We also previously showed that the detection of microcystin and microcystin producing algae by using qPCR and RT-qPCR analyses allowed for the rapid identification of a coming bloom and, potentially, the development of an early warning system [46]. By monitoring these dynamics, the optimal time for the prophylactic addition of glucose could be determined. However, the addition of glucose could have undesired effects.

One concern regarding the addition of glucose was that Proteobacteria that replaced Cyanobacteria might create another risk, i.e., enhanced levels of pathogenic bacteria. However, the two families in Proteobacteria that were most consistently amplified by the glucose treatment, Devosiaceae and Rhizobiaceae, do not contain significant human pathogens. However, we cannot rule out the possibility that human pathogens or zoonotic pathogens were amplified by the glucose addition. Another concern was that the addition of glucose in large quantities to a body of water will exacerbate eutrophication. Finding the minimal effective dose of glucose may reduce this impact. Controlling the bloom at the earliest stage may mean less potential ecological risks. The next studies will examine varying glucose concentrations and alternative carbon sources.

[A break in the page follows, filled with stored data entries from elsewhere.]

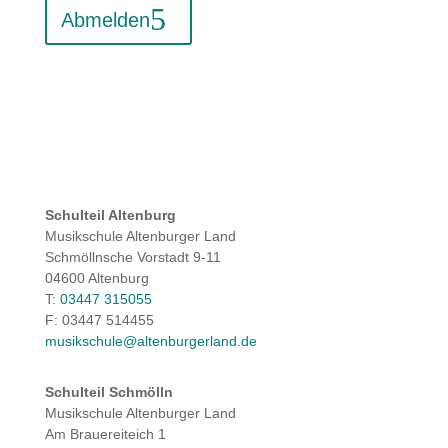
Abmelden
Schulteil Altenburg
Musikschule Altenburger Land
Schmöllnsche Vorstadt 9-11
04600 Altenburg
T:
03447 315055
F: 03447 514455
musikschule@altenburgerland.de
Schulteil Schmölln
Musikschule Altenburger Land
Am Brauereiteich 1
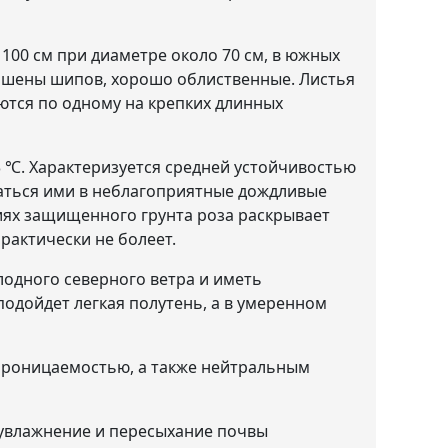
 100 см при диаметре около 70 см, в южных
лишены шипов, хорошо облиственные. Листья
ются по одному на крепких длинных
 ℃. Характеризуется средней устойчивостью
аться ими в неблагоприятные дождливые
виях защищенного грунта роза раскрывает
рактически не болеет.
одного северного ветра и иметь
одойдет легкая полутень, а в умеренном
проницаемостью, а также нейтральным
еувлажнение и пересыхание почвы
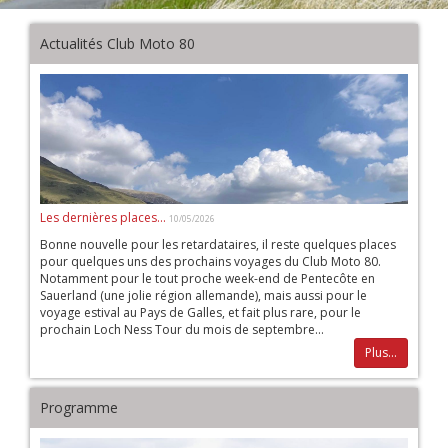
Actualités Club Moto 80
Les dernières places...
10/05/2026
Bonne nouvelle pour les retardataires, il reste quelques places
pour quelques uns des prochains voyages du Club Moto 80.
Notamment pour le tout proche week-end de Pentecôte en
Sauerland (une jolie région allemande), mais aussi pour le
voyage estival au Pays de Galles, et fait plus rare, pour le
prochain Loch Ness Tour du mois de septembre...
Plus...
Programme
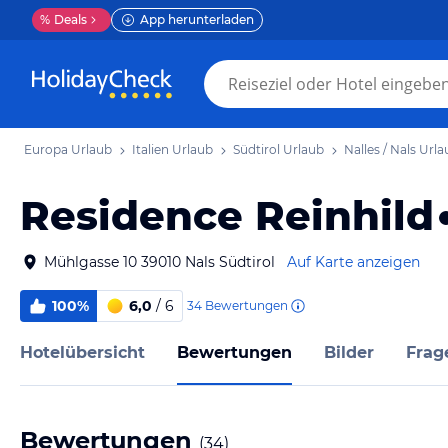
%
Deals
App herunterladen
Europa Urlaub
Italien Urlaub
Südtirol Urlaub
Nalles / Nals Url
Residence Reinhild
Mühlgasse 10 39010 Nals Südtirol
Auf Karte anzeigen
100%
6,0
/ 6
34
Bewertungen
Hotelübersicht
Bewertungen
Bilder
Frag
Bewertungen
(
34
)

One limitation of this study is that it was a pilot, bench-scale study. Nevertheless, Harsha Lake water samples were used, and the incubation was only for two weeks in the laboratory, thus minimizing any potential artifacts created by using the laboratory system. Another limitation of our study is that not all cyanobacteria were identified and quantified and not all cyanotoxins were measured. Whether glucose will have the same results for other genera and toxins remains to be tested.

We recognize that there are many unknowns regarding the practical application of this approach to harmful cyanobacterial control. First, it is not clear under what circumstances this control method would be permitted. Adding large quantities of a carbon source to water could have unintended effects and these possibilities would need to be understood first. Additionally, it appears that the application of this method would be expensive because of the carbon source. Alternative carbon sources would need to be explored to reduce costs. Much research remains to be carried out to see if there is any situation where this method would be practical.

5. Conclusions

The prophylactic addition of glucose to Harsha Lake water samples reduced Cyanobacteria abundance, Microcystis numbers and microcystin concentrations and increased the abundance of Proteobacteria compared to the control.